With all the hustle and bustle, all the big and small problems every day, Baierlacher has always initiated something new. Co-founded the cooperation with the Isar-Amper-Klinikum, and most recently, a collaboration with architecture students from the TU who are designing accommodation for the homeless. Or the project “Time for homeless people”: Munich residents sit at the gate for two hours and can thus get in touch with the residents. Some of them tell their stories, give an insight into their lives. A valuable exchange for both sides.

So far, not many have come, says Baierlacher. “But those who came were very impressed. And the residents felt it was appreciated that people who had nothing to do with our work were interested in them.” Nothing has come of other ideas. For example, from the idea of ​​renting an apartment in which the men can stay independently, with company, until the end of their lives.

Manfred Baierlacher had postponed the start of his retirement because he wanted to finish what he had started: every resident should have their own room with a bathroom. No more double rooms, instead your own kingdom, peace and quiet. In December 2021, the last construction worker left the house, he says. And now he can go too.
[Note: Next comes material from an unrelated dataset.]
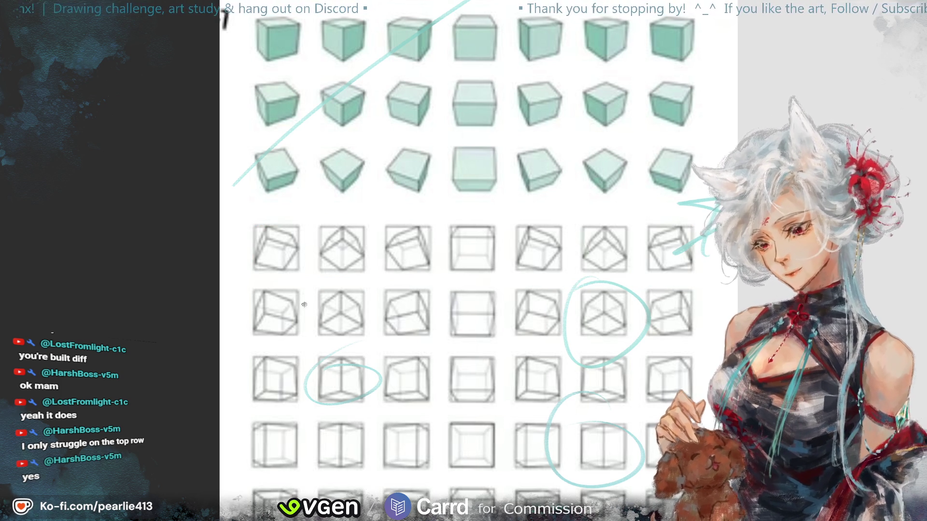
mouse_move(243, 357)
left_mouse_down()
mouse_move(708, 278)
mouse_move(691, 343)
left_mouse_up()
But he doesn’t stop completely. For almost four hours a week he looks after an emergency shelter for the Catholic Men’s Welfare Association in Garmisch. Who stays there? Homeless men, of course.

Will he miss the house and the men? Or he the men? You shouldn’t have any illusions, says Baierlacher, he doesn’t think the men will miss him. And then tells about someone who was well known in the neighborhood. Who wrote his messages with chalk on the garage driveway and with marker on sticky tape: Love Love Peace. He died two years ago. He’s one of the people he misses. But, he says, pointing to his head: he has all the men and their stories in his head.